:: Information supplied ::

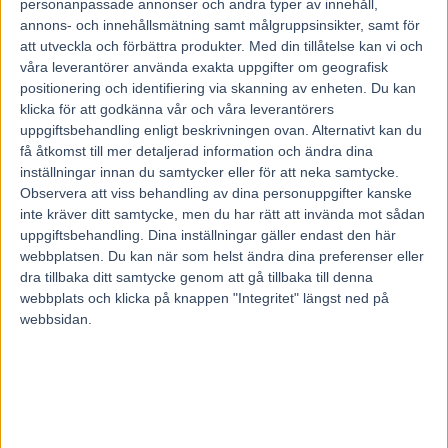
personanpassade annonser och andra typer av innehåll,
annons- och innehållsmätning samt målgruppsinsikter, samt för
Selected News har hittat tillbaka
att utveckla och förbättra produkter.
Med din tillåtelse kan vi och
Vinnare som selas ut från Sundbergs stall behöver det
våra leverantörer använda exakta uppgifter om geografisk
dock inte vara över med riktigt än. När V86® körs på
positionering och identifiering via skanning av enheten. Du kan
klicka för att godkänna vår och våra leverantörers
Solvalla den här onsdagen, en omgång som delas med
uppgiftsbehandling enligt beskrivningen ovan. Alternativt kan du
Jägersro, tar tränaren ut högklassige fyraåringen
10
få åtkomst till mer detaljerad information och ändra dina
Selected News
(V86-2).
inställningar innan du samtycker eller för att neka samtycke.
Maharajah-sonen Selected News har alltid omgärdats av
Observera att viss behandling av dina personuppgifter kanske
inte kräver ditt samtycke, men du har rätt att invända mot sådan
ett mycket gott rykte. Under förra årets debutsäsong på
uppgiftsbehandling. Dina inställningar gäller endast den här
tävlingsbanan travade han in över 1,2 miljoner kronor och
webbplatsen. Du kan när som helst ändra dina preferenser eller
avslutade säsongen med en bronsplats i Breeders Crown-
dra tillbaka ditt samtycke genom att gå tillbaka till denna
finalen.
webbplats och klicka på knappen "Integritet" längst ned på
webbsidan.
Därför var förstås förhoppningarna stora inför året som
fyraåring. Men efter att ha galopperat i ett kval till
Kungapokalen i våras, har det inte riktigt funkat för
Selected News. Säsongen hittills skulle kunna beskrivas
som mestadels ”stolpe ut”.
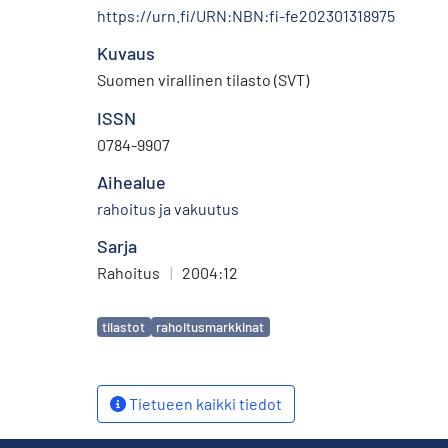
https://urn.fi/URN:NBN:fi-fe202301318975
Kuvaus
Suomen virallinen tilasto (SVT)
ISSN
0784-9907
Aihealue
rahoitus ja vakuutus
Sarja
Rahoitus
|
2004:12
Avainsanat
tilastot
rahoitusmarkkinat
Tietueen kaikki tiedot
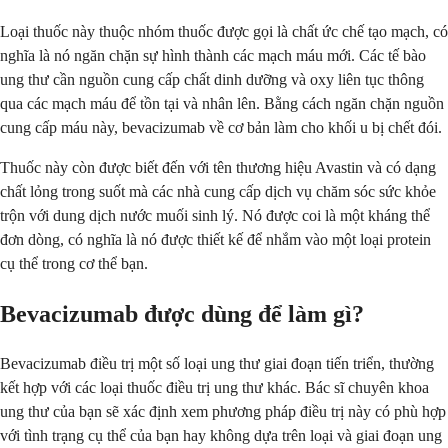
Loại thuốc này thuộc nhóm thuốc được gọi là chất ức chế tạo mạch, có
nghĩa là nó ngăn chặn sự hình thành các mạch máu mới. Các tế bào
ung thư cần nguồn cung cấp chất dinh dưỡng và oxy liên tục thông
qua các mạch máu để tồn tại và nhân lên. Bằng cách ngăn chặn nguồn
cung cấp máu này, bevacizumab về cơ bản làm cho khối u bị chết đói.
Thuốc này còn được biết đến với tên thương hiệu Avastin và có dạng
chất lỏng trong suốt mà các nhà cung cấp dịch vụ chăm sóc sức khỏe
trộn với dung dịch nước muối sinh lý. Nó được coi là một kháng thể
đơn dòng, có nghĩa là nó được thiết kế để nhắm vào một loại protein
cụ thể trong cơ thể bạn.
Bevacizumab được dùng để làm gì?
Bevacizumab điều trị một số loại ung thư giai đoạn tiến triển, thường
kết hợp với các loại thuốc điều trị ung thư khác. Bác sĩ chuyên khoa
ung thư của bạn sẽ xác định xem phương pháp điều trị này có phù hợp
với tình trạng cụ thể của bạn hay không dựa trên loại và giai đoạn ung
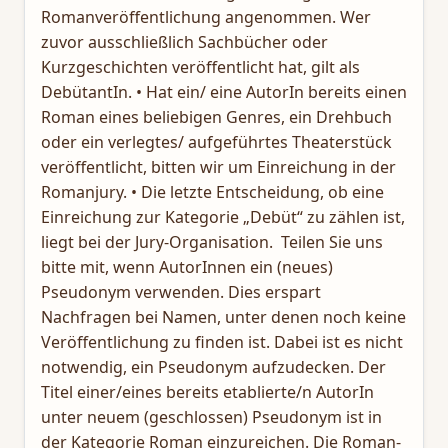
Romanveröffentlichung angenommen. Wer
zuvor ausschließlich Sachbücher oder
Kurzgeschichten veröffentlicht hat, gilt als
DebütantIn. • Hat ein/ eine AutorIn bereits einen
Roman eines beliebigen Genres, ein Drehbuch
oder ein verlegtes/ aufgeführtes Theaterstück
veröffentlicht, bitten wir um Einreichung in der
Romanjury. • Die letzte Entscheidung, ob eine
Einreichung zur Kategorie „Debüt“ zu zählen ist,
liegt bei der Jury-Organisation. Teilen Sie uns
bitte mit, wenn AutorInnen ein (neues)
Pseudonym verwenden. Dies erspart
Nachfragen bei Namen, unter denen noch keine
Veröffentlichung zu finden ist. Dabei ist es nicht
notwendig, ein Pseudonym aufzudecken. Der
Titel einer/eines bereits etablierte/n AutorIn
unter neuem (geschlossen) Pseudonym ist in
der Kategorie Roman einzureichen. Die Roman-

:::

What you have to do:
Return every line shown above without changing a word, and skip the pictures.

Written solution:
personanpassade annonser och andra typer av innehåll,
annons- och innehållsmätning samt målgruppsinsikter, samt för
Selected News har hittat tillbaka
att utveckla och förbättra produkter.
Med din tillåtelse kan vi och
Vinnare som selas ut från Sundbergs stall behöver det
våra leverantörer använda exakta uppgifter om geografisk
dock inte vara över med riktigt än. När V86® körs på
positionering och identifiering via skanning av enheten. Du kan
klicka för att godkänna vår och våra leverantörers
Solvalla den här onsdagen, en omgång som delas med
uppgiftsbehandling enligt beskrivningen ovan. Alternativt kan du
Jägersro, tar tränaren ut högklassige fyraåringen
10
få åtkomst till mer detaljerad information och ändra dina
Selected News
(V86-2).
inställningar innan du samtycker eller för att neka samtycke.
Maharajah-sonen Selected News har alltid omgärdats av
Observera att viss behandling av dina personuppgifter kanske
inte kräver ditt samtycke, men du har rätt att invända mot sådan
ett mycket gott rykte. Under förra årets debutsäsong på
uppgiftsbehandling. Dina inställningar gäller endast den här
tävlingsbanan travade han in över 1,2 miljoner kronor och
webbplatsen. Du kan när som helst ändra dina preferenser eller
avslutade säsongen med en bronsplats i Breeders Crown-
dra tillbaka ditt samtycke genom att gå tillbaka till denna
finalen.
webbplats och klicka på knappen "Integritet" längst ned på
webbsidan.
Därför var förstås förhoppningarna stora inför året som
fyraåring. Men efter att ha galopperat i ett kval till
Kungapokalen i våras, har det inte riktigt funkat för
Selected News. Säsongen hittills skulle kunna beskrivas
som mestadels ”stolpe ut”.
https://urn.fi/URN:NBN:fi-fe202301318975
Kuvaus
Suomen virallinen tilasto (SVT)
ISSN
0784-9907
Aihealue
rahoitus ja vakuutus
Sarja
Rahoitus
|
2004:12
Avainsanat
tilastot
rahoitusmarkkinat
Tietueen kaikki tiedot
Loại thuốc này thuộc nhóm thuốc được gọi là chất ức chế tạo mạch, có
nghĩa là nó ngăn chặn sự hình thành các mạch máu mới. Các tế bào
ung thư cần nguồn cung cấp chất dinh dưỡng và oxy liên tục thông
qua các mạch máu để tồn tại và nhân lên. Bằng cách ngăn chặn nguồn
cung cấp máu này, bevacizumab về cơ bản làm cho khối u bị chết đói.
Thuốc này còn được biết đến với tên thương hiệu Avastin và có dạng
chất lỏng trong suốt mà các nhà cung cấp dịch vụ chăm sóc sức khỏe
trộn với dung dịch nước muối sinh lý. Nó được coi là một kháng thể
đơn dòng, có nghĩa là nó được thiết kế để nhắm vào một loại protein
cụ thể trong cơ thể bạn.
Bevacizumab được dùng để làm gì?
Bevacizumab điều trị một số loại ung thư giai đoạn tiến triển, thường
kết hợp với các loại thuốc điều trị ung thư khác. Bác sĩ chuyên khoa
ung thư của bạn sẽ xác định xem phương pháp điều trị này có phù hợp
với tình trạng cụ thể của bạn hay không dựa trên loại và giai đoạn ung
Romanveröffentlichung angenommen. Wer
zuvor ausschließlich Sachbücher oder
Kurzgeschichten veröffentlicht hat, gilt als
DebütantIn. • Hat ein/ eine AutorIn bereits einen
Roman eines beliebigen Genres, ein Drehbuch
oder ein verlegtes/ aufgeführtes Theaterstück
veröffentlicht, bitten wir um Einreichung in der
Romanjury. • Die letzte Entscheidung, ob eine
Einreichung zur Kategorie „Debüt“ zu zählen ist,
liegt bei der Jury-Organisation. Teilen Sie uns
bitte mit, wenn AutorInnen ein (neues)
Pseudonym verwenden. Dies erspart
Nachfragen bei Namen, unter denen noch keine
Veröffentlichung zu finden ist. Dabei ist es nicht
notwendig, ein Pseudonym aufzudecken. Der
Titel einer/eines bereits etablierte/n AutorIn
unter neuem (geschlossen) Pseudonym ist in
der Kategorie Roman einzureichen. Die Roman-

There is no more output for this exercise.